Guru itu tersenyum memahami maksud Aleksandra, ia pun duduk di sofa berhadapan dengan gadis yang diajarinya. "Nona, rumah itu seperti keluarga yang lengkap, yang selalu ada saat dunia meninggalkan Anda."
"Jika ayahku melakukan sesuatu yang melanggar janji pernikahan? Apa itu masih layak disebut rumah?" cecarnya mengingat ayahnya yang suka selingkuh, bahkan sering tidak pulang.
Guru itu tak menjawab, kepalanya menunduk seakan ada jawaban menyakitkan, tapi enggan melontarkan pendapat. Hal itu memicu rasa penasaran dalam diri gadis itu, untuk kedua kalinya Aleksandra kembali bertanya, suaranya lebih keras dari sebelumya. Gurunya pun terkejut, akhirnya menjawab.
"Berarti dia hanya gagal menjadi suami yang baik, asal Anda tahu di dunia ini tidak ada yang benar-benar sempurna. Eits! Kecuali, nilai seratus. Soalnya mentoknya hanya segitu hahaha," canda pria itu diikuti Aleksandra, mereka berdua belajar diselingi candaan.
Beberapa jam kemudian, guru itu pamit pulang. Seorang pelayan memanggilnya, ia diminta pergi ke ruang pribadi Victoria Elodie. Aleksandra mengira panggilan itu untuk membahas pembayaran atau gaji dari guru tersebut. Jadi, gadis itu tak memikirkan hal negatif atau memiliki kecurigaan kepada ibunya.
Setelah pria itu melewati lorong, pelayan yang mengajak guru tersebut berhenti di sebuah ruangan. Pintu diketuk, terdengar suara dari dalam yang menyuruhnya masuk.
Ceklek!
Sebuah ruangan luas dengan dekorasi mewah, warna putih mendominasi seisi ruangan, ada meja berbentuk persegi panjang, dan lampu kristal indah berukuran besar.

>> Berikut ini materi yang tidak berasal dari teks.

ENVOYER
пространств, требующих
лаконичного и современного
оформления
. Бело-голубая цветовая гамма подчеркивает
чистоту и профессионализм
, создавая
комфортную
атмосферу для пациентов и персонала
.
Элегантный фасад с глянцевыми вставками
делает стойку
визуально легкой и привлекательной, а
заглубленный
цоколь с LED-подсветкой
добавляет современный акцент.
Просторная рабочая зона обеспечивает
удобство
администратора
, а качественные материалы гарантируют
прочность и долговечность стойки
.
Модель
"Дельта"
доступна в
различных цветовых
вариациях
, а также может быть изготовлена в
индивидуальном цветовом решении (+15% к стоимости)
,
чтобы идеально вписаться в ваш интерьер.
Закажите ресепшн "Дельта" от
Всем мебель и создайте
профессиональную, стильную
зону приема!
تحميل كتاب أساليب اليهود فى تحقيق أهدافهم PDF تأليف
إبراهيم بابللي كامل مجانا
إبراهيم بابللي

"Aleksandra berhasil mendapatkan nilai sempurna, terima kasih sudah mengajarinya. Celis," ucap Victoria Elodie berdiri di dekat jendela, pandangannya tertuju di taman belakang rumah.
"Ya, itu tanggung jawabku. Tenang saja, aku akan menjaganya di sekolah. Aku janji tidak akan terjadi sesuatu padanya."
Suara ketukan pintu menghentikan ucapan pria itu, mereka berdua segera duduk di sofa. Berprilaku seolah tak terjadi apa-apa, gaya bicara pun terdengar formal.
"Masuk!"
"Mami, ada yang ingin aku bicarakan padamu," ujar Aleksandra menundukkan kepala.
Celis Alfred, guru les Aleksandra meminta izin untuk pamit. Victoria Elodie tersenyum manis, sorot matanya terlihat berbeda dan di saat yang sama pula Aleksandra menangkap sesuatu dari tatapan aneh itu.
Victoria dan Celis saling berjabat tangan kemudian pria itu pergi. Tak lupa pintu pun ditutupnya, suasana menjadi hening, gadis itu duduk di sofa.
"Mami, kenapa mendaftarkan aku les tari? Ini harus setiap hari?" tanya Aleksandra, nada suaranya terdengar keberatan.
"Kita berasal dari Keluarga Elodie, semua generasi ahli dalam hal menari. Jika kau tidak bisa menguasainya, lantas mau ditaruh di mana muka Mami di hadapan keluarga lain?" debat Victoria membuat anaknya terdiam.